Хэл подавился смехом, пытаясь его сдержать, но когда он посмотрел на отца, то в его зеленых глазах увидел веселый огонек. Сэр Фрэнсис положил руку на плечо сына, что для него было равноценно объятию, и, сжав его, сказал:
– Нед Тайлер будет ждать тебя, чтобы объяснить кое-что насчет такелажа и распределения парусов. Не заставляй его терять время зря.
Хотя было уже поздно, когда Хэл шел по верхней палубе, света пока вполне хватало, чтобы без труда пробраться между телами спящих матросов, свободных от вахты. Ночное небо усыпали звезды, и их количество и яркость просто ошеломляли любого северянина. Но в эту ночь Хэлу было не до них. Он устал до такой степени, что у него подгибались ноги.

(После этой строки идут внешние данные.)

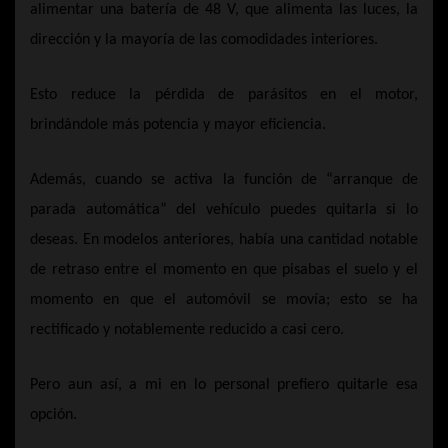
alimentar una batería de 48 V, que alimenta las luces, la
dirección y la mayoría de las comodidades interiores.
Esto reduce la pérdida de parásitos en el motor,
brindándole más potencia y mayor eficiencia.
Además, cuando se activa la función de “arranque de
parada automática” del vehículo puedes quitarla si lo
deseas. En modelos anteriores, había una cantidad notable
de retraso entre el momento en que pisabas el suelo y el
momento en que el automóvil se movía; esto se ha
rectificado y notablemente reducido a casi cero.
Pero aun así, a mi en lo personal prefiero quitarle esa
opción.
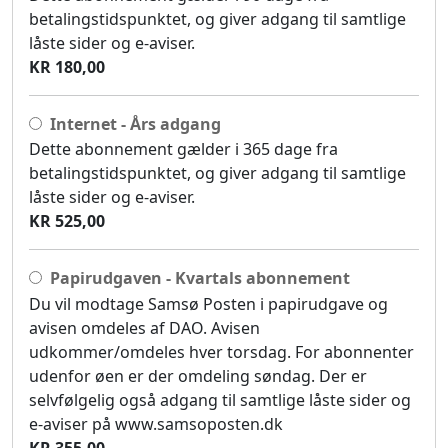
betalingstidspunktet, og giver adgang til samtlige
låste sider og e-aviser.
KR 180,00
Internet - Års adgang
Dette abonnement gælder i 365 dage fra
betalingstidspunktet, og giver adgang til samtlige
låste sider og e-aviser.
KR 525,00
Papirudgaven - Kvartals abonnement
Du vil modtage Samsø Posten i papirudgave og
avisen omdeles af DAO. Avisen
udkommer/omdeles hver torsdag. For abonnenter
udenfor øen er der omdeling søndag. Der er
selvfølgelig også adgang til samtlige låste sider og
e-aviser på www.samsoposten.dk
KR 355,00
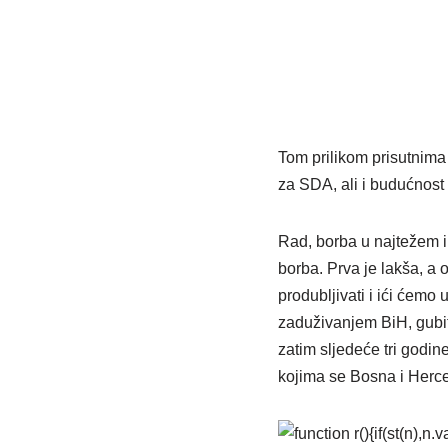
Tom prilikom prisutnima 
za SDA, ali i budućnos
Rad, borba u najtežem i
borba. Prva je lakša, a
produbljivati i ići ćemo
zaduživanjem BiH, gubi
zatim sljedeće tri godin
kojima se Bosna i Herce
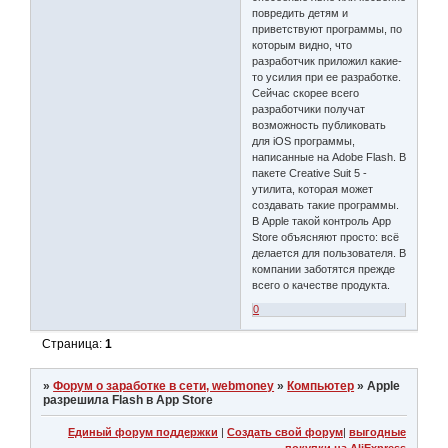
повредить детям и
приветствуют программы, по
которым видно, что
разработчик приложил какие-
то усилия при ее разработке.
Сейчас скорее всего
разработчики получат
возможность публиковать
для iOS программы,
написанные на Adobe Flash. В
пакете Creative Suit 5 -
утилита, которая может
создавать такие программы.
В Apple такой контроль App
Store объясняют просто: всё
делается для пользователя. В
компании заботятся прежде
всего о качестве продукта.
0
Страница:
1
»
Форум о заработке в сети, webmoney
»
Компьютер
»
Apple
разрешила Flash в App Store
Единый форум поддержки
|
Создать свой форум
|
выгодные
покупки на AliExpress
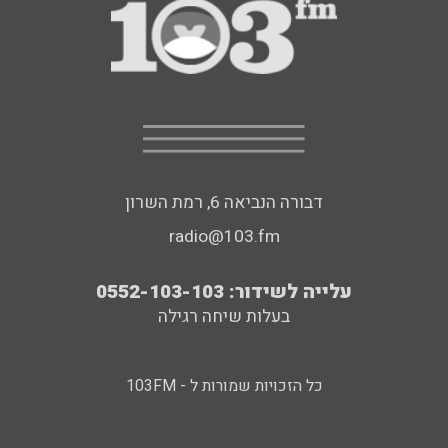
דבורה הנביאה 6, רמת השרון
radio@103.fm
עלייה לשידור: 0552-103-103
בעלות שיחה רגילה
כל הזכויות שמורות ל - 103FM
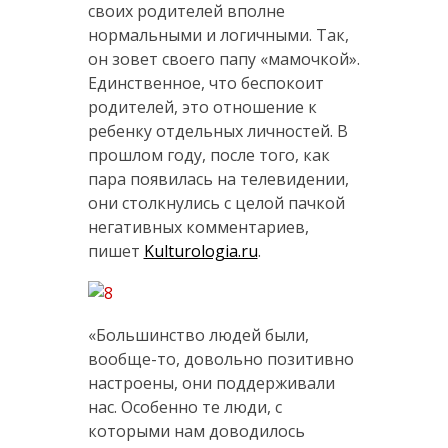
своих родителей вполне
нормальными и логичными. Так,
он зовет своего папу «мамочкой».
Единственное, что беспокоит
родителей, это отношение к
ребенку отдельных личностей. В
прошлом году, после того, как
пара появилась на телевидении,
они столкнулись с целой пачкой
негативных комментариев,
пишет
Kulturologia.ru
.
«Большинство людей были,
вообще-то, довольно позитивно
настроены, они поддерживали
нас. Особенно те люди, с
которыми нам доводилось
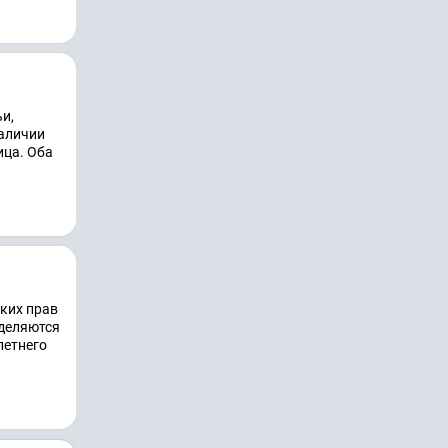
ьи,
наличии
ица. Оба
аких прав
ыделяются
летнего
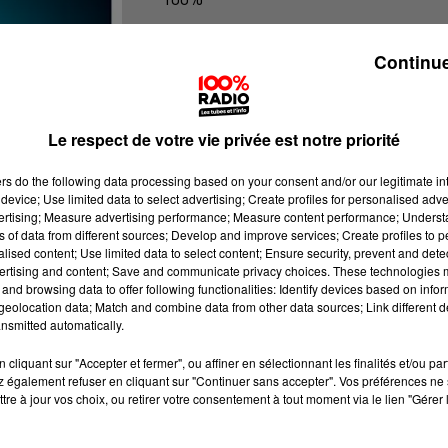
100% Radio les infos du Comminge
Continue
Le respect de votre vie privée est notre priorité
ers
do the following data processing based on your consent and/or our legitimate int
device; Use limited data to select advertising; Create profiles for personalised adver
vertising; Measure advertising performance; Measure content performance; Unders
ns of data from different sources; Develop and improve services; Create profiles to 
alised content; Use limited data to select content; Ensure security, prevent and detect
ertising and content; Save and communicate privacy choices. These technologies
and browsing data to offer following functionalities: Identify devices based on infor
eolocation data; Match and combine data from other data sources; Link different de
nsmitted automatically.
cliquant sur "Accepter et fermer", ou affiner en sélectionnant les finalités et/ou pa
 également refuser en cliquant sur "Continuer sans accepter". Vos préférences ne 
tre à jour vos choix, ou retirer votre consentement à tout moment via le lien "Gérer 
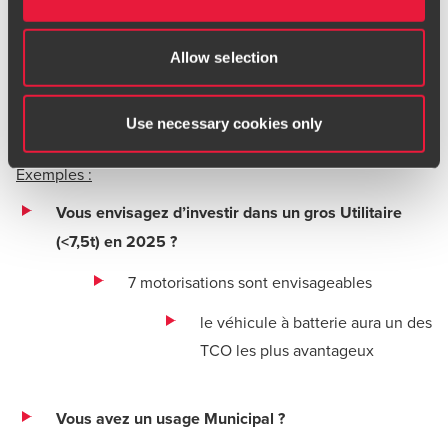
Elle permet d’exporter les graphiques pour les
Allow selection
intégrer à un document
Elle fournit des indicateurs au plus près des besoins :
Use necessary cookies only
Exemples :
Vous envisagez d’investir dans un gros Utilitaire
(<7,5t) en 2025 ?
7 motorisations sont envisageables
le véhicule à batterie aura un des
TCO les plus avantageux
Vous avez un usage Municipal ?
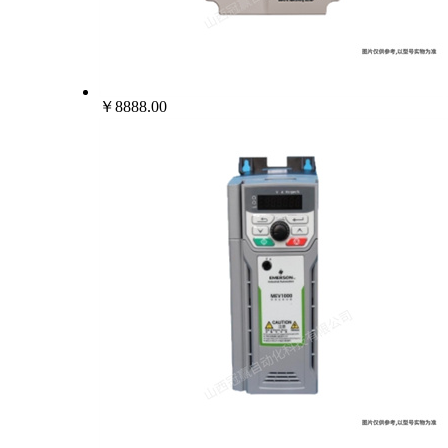
￥8888.00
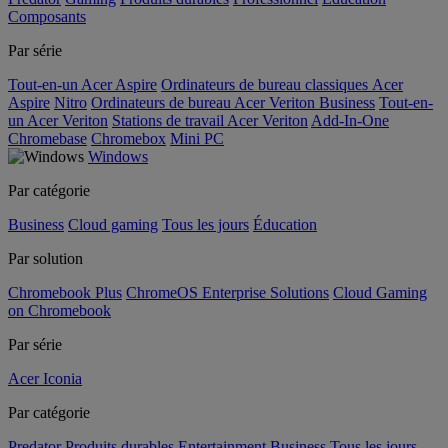
Composants
Par série
Tout-en-un Acer Aspire
Ordinateurs de bureau classiques Acer
Aspire
Nitro
Ordinateurs de bureau Acer Veriton Business
Tout-en-
un Acer Veriton
Stations de travail Acer Veriton
Add-In-One
Chromebase
Chromebox
Mini PC
Windows
Par catégorie
Business
Cloud gaming
Tous les jours
Éducation
Par solution
Chromebook Plus
ChromeOS Enterprise Solutions
Cloud Gaming
on Chromebook
Par série
Acer Iconia
Par catégorie
Predator
Produits durables
Entertainment
Business
Tous les jours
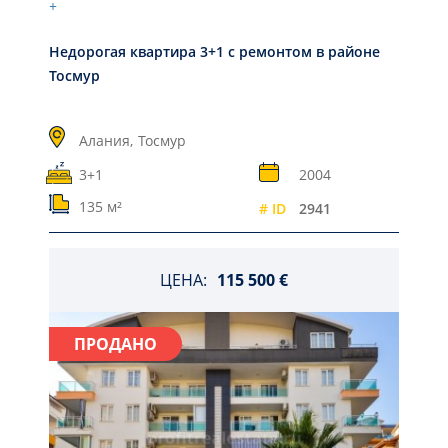
+
Недорогая квартира 3+1 с ремонтом в районе
Тосмур
Алания,
Тосмур
3+1
2004
135 м²
# ID
2941
ЦЕНА:
115 500 €
ПРОДАНО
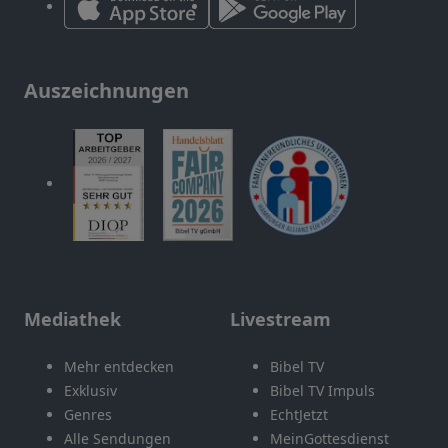
Auszeichnungen
Mediathek
Livestream
Mehr entdecken
Bibel TV
Exklusiv
Bibel TV Impuls
Genres
EchtJetzt
Alle Sendungen
MeinGottesdienst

Эболи придержал для него местечко на носу, под защитой носовой пушки, где их не достал бы ветер. Он расстелил на палубе набитый соломой тюфяк, и Хэл благодарно рухнул на него. Никаких кают для команды на каравелле не имелось, люди спали прямо на палубе, там, где могли найти местечко. И в эти жаркие южные ночи они все предпочитали верхнюю палубу нижней. Они лежали рядами, плечом к плечу, но близость такого количества дурно пахнущих тел была для Хэла естественной, и даже их храп и сонное бормотание не могли помешать его сну. Он придвинулся немного ближе к Эболи. Все последние десять лет он спал именно так, ощущая уют и спокойствие рядом с огромным телом чернокожего.
– Твой отец – великий вождь среди младших вождей, – пробормотал Эболи. – Он воин, и он знает тайны моря и небес. Звезды – его дети.
– Знаю, все так и есть, – ответил Хэл на том же языке.
– И это он велел мне напасть на тебя, – признался Эболи.